The report said all three of its scenarios for future energy demand project oil consumption will drop over the next three decades. Under a business-as-usual case, oil demand plateaus in the early 2020s and drops by 10 per cent by 2050.
More aggressive scenarios to limit emissions would see demand fall by between 55 and 80 per cent, as consumption never fully recovers to the pre-virus level of about 100 million barrels per day.
Anderson noted the Trans Mountain expansion is backed by long-term shipping commitments for 80 per cent of its capacity, giving him confidence producers see the same future as he does.
“We remain relatively bullish on the future of this pipe,” he said.
And what about the broader issue that oil demand will start falling?
“We have decades ahead of us. And if we’re in a long-term trajectory toward less fossil-fuel consumption, then we are going to see our producing community and the basin resilient in adapting to that future.”
It’s important to note the BP scenarios are just that: outlooks, not hard and fast predictions of the future.
Despite such a gloomy report, Premier Jason Kenney said when global demand recovers from the pandemic, the world will face a “global supply crunch” because of a lack of investment in oil exploration and production.
With long-term reserves in the oilsands and improved efficiency levels, he predicted Alberta is set to succeed “as long as we get pipelines built.”
Just to maintain production around 100 million barrels per day, the global energy sector traditionally needs to invest about US$600 billion annually, said Canadian Association of Petroleum Producers CEO Tim McMillan.
For its part, Canada needs to ensure it’s competitive and has necessary pipelines in place, he said in an interview.
“There are a lot of projections out there . . . all of them show dramatic global investment for a long time in oil and gas,” McMillan said.
But the debate over peak demand could affect the investment outlook for the sector.

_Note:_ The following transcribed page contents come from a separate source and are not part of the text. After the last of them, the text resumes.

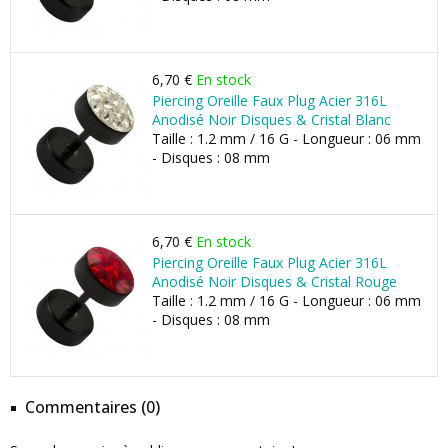
6,70 €
En stock
Piercing Oreille Faux Plug Acier 316L
Anodisé Noir Disques & Cristal Blanc
Taille : 1.2 mm / 16 G - Longueur : 06 mm
- Disques : 08 mm
6,70 €
En stock
Piercing Oreille Faux Plug Acier 316L
Anodisé Noir Disques & Cristal Rouge
Taille : 1.2 mm / 16 G - Longueur : 06 mm
- Disques : 08 mm
Commentaires (0)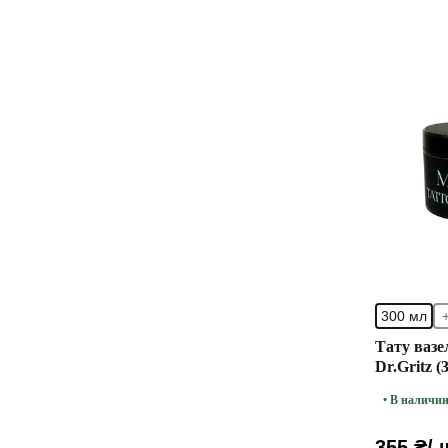
300 мл
Тату вазе
Dr.Gritz (
• В наличи
355 ₴
/ 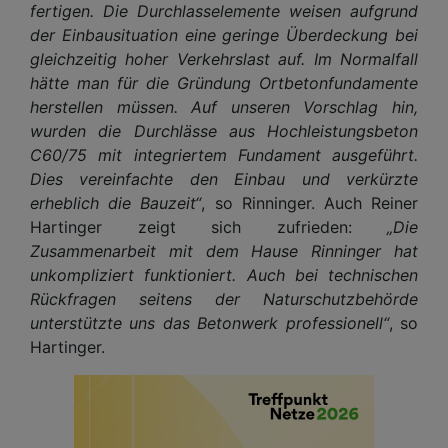
fertigen. Die Durchlasselemente weisen aufgrund
der Einbausituation eine geringe Überdeckung bei
gleichzeitig hoher Verkehrslast auf. Im Normalfall
hätte man für die Gründung Ortbetonfundamente
herstellen müssen. Auf unseren Vorschlag hin,
wurden die Durchlässe aus Hochleistungsbeton
C60/75 mit integriertem Fundament ausgeführt.
Dies vereinfachte den Einbau und verkürzte
erheblich die Bauzeit“
, so Rinninger. Auch Reiner
Hartinger zeigt sich zufrieden:
„Die
Zusammenarbeit mit dem Hause Rinninger hat
unkompliziert funktioniert. Auch bei technischen
Rückfragen seitens der Naturschutzbehörde
unterstützte uns das Betonwerk professionell“
, so
Hartinger.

Peter Tertzakian, executive director of ARC Energy Research Institute, believes it’s “a bit early to make the call that we have reached peak oil,” but added he wouldn’t contest the idea demand could plateau by the end of this decade or in the early 2030s.
“The question is what happens between now and then,” he said.
The other issue is the report — and similar projections — will affect the ability of the industry to attract future investment capital, Tertzakian said.
Whatever happens with future demand, it is essential Canada optimizes the return it gets from selling its oil, he said, noting pipelines such as Trans Mountain will do that by helping the country diversify its markets.
“We are going to continue selling oil,” said Tertzakian. “We can debate whether it’s going to decline or not, but we owe it to ourselves to maximize the revenue we get from that oil.”
At Trans Mountain, the first order of business is getting the project built, which appears closer to reality than it ever has before.
“I can see the backstretch,” said Anderson.
“We are marching toward the backstretch and we’re feeling pretty good about everything.”
Chris Varcoe is a Calgary Herald columnist.